Nachdem wir endlich komplett waren und den beiden Neuankömmlingen einen Ruhetag ermöglichten, besorgten wir uns für wenig Geld ein wirklich sehr gutes Auto von einem lieben Autovermietungsunternehmen. Wie ich hier lernen sollte, ist es für viele Menschen schwer nachvollziehbar, wenn ein Mann gleich mit vier attraktiven jungen Damen umherreist, ich hätte schon hier merken sollen, dass ich mir ein paar gute Oneliner hätte zurechtpacken sollen wie: "Wie, ist es in ihrem Land nicht üblich, vier Frauen zu haben?" oder "Wie, vier Mädels. Es sind Ihnen wohl zu wenig?" Leider ist Schlagfertigkeit nicht immer meine Stärke, aber ich sollte viel Zeit bekommen, dies noch zu üben.

Ein komplett verlassener Park mitten in der Großstadt

Zitat Anne Frank.

· · ·

**ZIEL DER ÜBUNG**
Was ermöglichte die Gruppe laut dem Reisebericht den beiden Neuankömmlingen?

· · ·

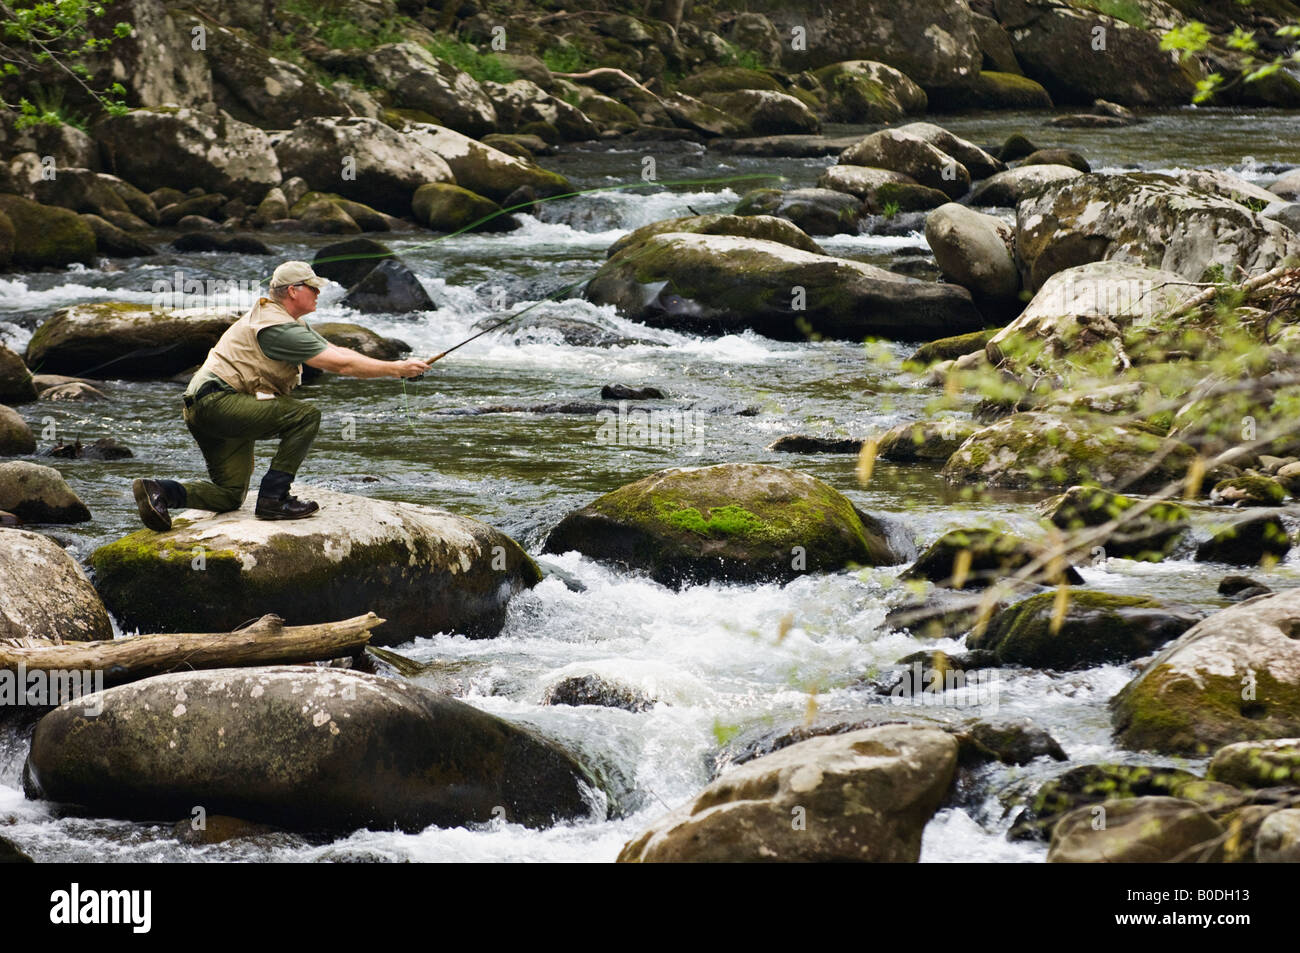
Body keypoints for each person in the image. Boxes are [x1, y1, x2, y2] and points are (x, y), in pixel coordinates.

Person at [132, 261, 430, 531]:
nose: (317, 293)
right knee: (305, 416)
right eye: (313, 288)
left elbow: (338, 351)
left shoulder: (286, 321)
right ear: (293, 291)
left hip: (205, 406)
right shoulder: (279, 329)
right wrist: (395, 369)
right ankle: (275, 497)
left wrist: (398, 366)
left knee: (229, 496)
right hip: (219, 403)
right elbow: (341, 364)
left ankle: (160, 491)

· · ·

**LÖSUNG**
Einen Ruhetag.